大阪府東大阪市で2015年、てんかん発作を起こす恐れがあるのに車を運転し、3人が死傷する事故を起こしたとして、自動車運転死傷処罰法違反(危険運転致死傷)の罪に問われた大阪府吹田市の元会社員生野誠被告(51)の判決が17日、大阪地裁であった。長瀬敬昭裁判長は「発作の前兆があったのに運転を続けた」と述べ、懲役10年(求刑懲役12年)を言い渡した。
判決によると、生野被告は15年3月5日朝、自宅から東大阪市の勤務先へワゴン車で向かう途中、てんかん発作を起こし、意識障害に陥った。時速約108キロで交差点に進入し、別の車に衝突して運転手に重傷を負わせたほか、歩行者2人をはねて死亡させた。
争点は、生野被告が「発作で正常な運転ができなくなるかもしれない」と認識していたかどうかだった。
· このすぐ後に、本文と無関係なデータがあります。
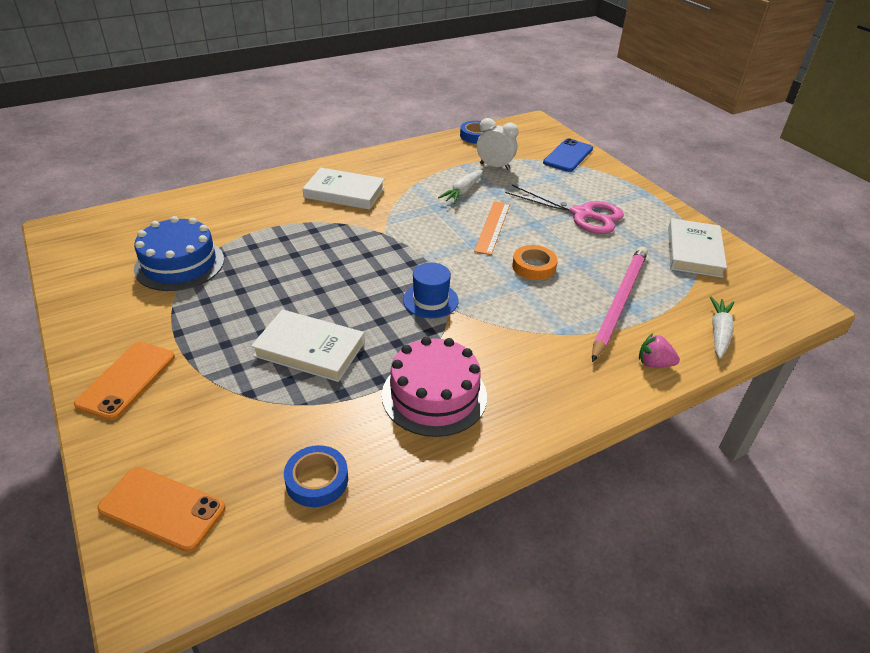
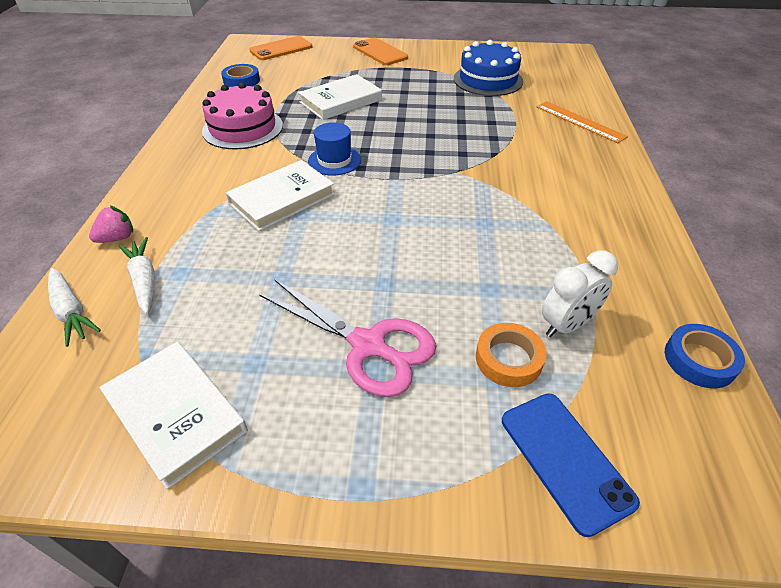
camera: 125 degrees right, 5 degrees up
(344, 192) = (558, 173): white book -> white book (282, 199)
(462, 192) = (507, 257): white carrot -> white carrot (144, 280)
(492, 227) = (409, 245): orange ruler -> orange ruler (580, 121)
(534, 267) = (312, 238): orange tape -> orange tape (508, 359)
(582, 214) = (368, 345): pink scissors -> pink scissors turned 120 degrees counterclockwise
(619, 302) = (198, 267): pink pencil -> none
判決は、過去に発作の前兆となる胸のむかつきを感じ、車を止めた経験があることに着目。弁護側は「危険を認識しながら運転したのではない」と無罪を主張していたが、判決は「前兆の後に発作が起こり、正常な運転ができなくなる恐れがあることは認識していた」と判断した。
今回の事故では「前兆を感じた後、数十メートルの間に車を停車させることは可能だった」と指摘し、「起きるべくして起こった事故で、危険運転罪の中でも重大なものにあたる」と量刑の理由を述べた。